Exercise instructions: Starting with the line with "## Description" and going on through the end of the rows, write those lines out again with "lesson" switched to "tutorial" and everything else left as it is.

BEGIN

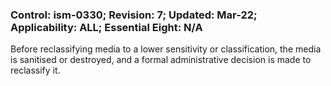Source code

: ### Control: ism-0330; Revision: 7; Updated: Mar-22; Applicability: ALL; Essential Eight: N/A
<p>Before reclassifying media to a lower sensitivity or classification, the media is sanitised or destroyed, and a formal administrative decision is made to reclassify it.</p>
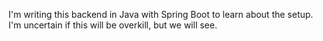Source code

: I'm writing this backend in Java with Spring Boot to learn about the setup. I'm uncertain if this will be overkill, but we will see. 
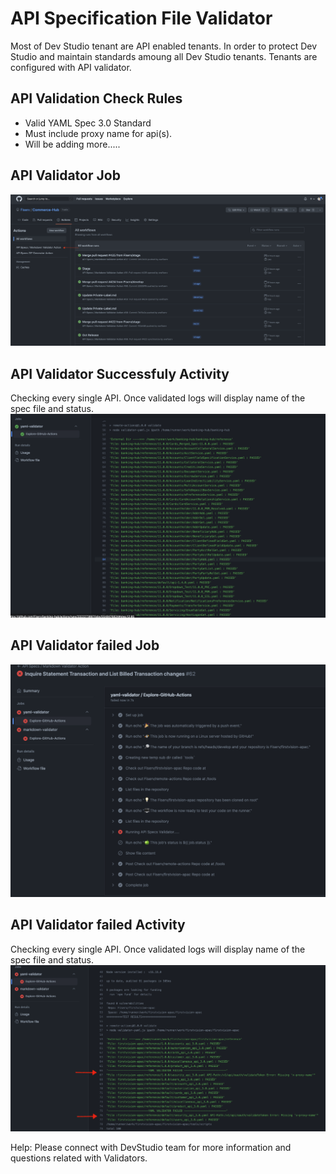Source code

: # API Specification File Validator

Most of Dev Studio tenant are API enabled tenants. In order to protect Dev Studio and maintain standards amoung all Dev Studio tenants. Tenants are configured with API validator. 

## API Validation Check Rules

- Valid YAML Spec 3.0 Standard
- Must include proxy name for api(s).
- Will be adding more.....


## API Validator Job

![Git Action](../images/api-validator.png)


## API Validator Successfuly Activity

Checking every single API. Once validated logs will display name of the spec file and status. 
![Git Action](../images/api-validator-pass.png)


## API Validator failed Job

![Git Action](../images/failed-api-validator-action.png)


## API Validator failed Activity

Checking every single API. Once validated logs will display name of the spec file and status. 
![Git Action](../images/failed-api-validator-activity.png)

Help: Please connect with DevStudio team for more information and questions related with Validators. 


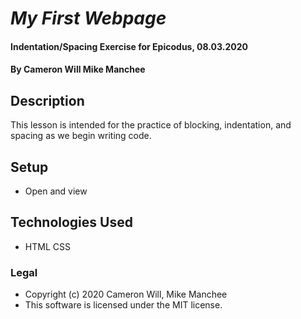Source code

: # _My First Webpage_

#### Indentation/Spacing Exercise for Epicodus, 08.03.2020

#### By Cameron Will Mike Manchee

## Description

This lesson is intended for the practice of blocking, indentation, and spacing as we begin writing code.

## Setup

* Open and view

## Technologies Used

* HTML
  CSS

### Legal

* Copyright (c) 2020 Cameron Will, Mike Manchee
* This software is licensed under the MIT license.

END

Result:
## Description

This tutorial is intended for the practice of blocking, indentation, and spacing as we begin writing code.

## Setup

* Open and view

## Technologies Used

* HTML
  CSS

### Legal

* Copyright (c) 2020 Cameron Will, Mike Manchee
* This software is licensed under the MIT license.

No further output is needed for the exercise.